● What to produce: State how many lines in the records below contain the string "OpenCV", and give nothing besides that number.

● Given records:
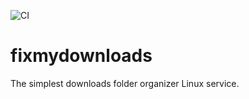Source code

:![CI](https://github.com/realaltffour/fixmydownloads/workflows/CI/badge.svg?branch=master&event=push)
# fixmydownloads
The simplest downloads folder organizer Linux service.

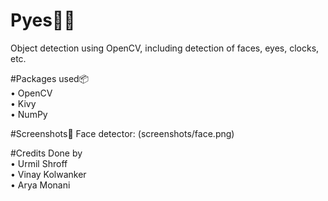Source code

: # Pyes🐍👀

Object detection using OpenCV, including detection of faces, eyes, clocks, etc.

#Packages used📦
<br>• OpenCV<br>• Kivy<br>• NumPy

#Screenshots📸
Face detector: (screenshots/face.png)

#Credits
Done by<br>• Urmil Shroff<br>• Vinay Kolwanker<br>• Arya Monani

● Solution: 2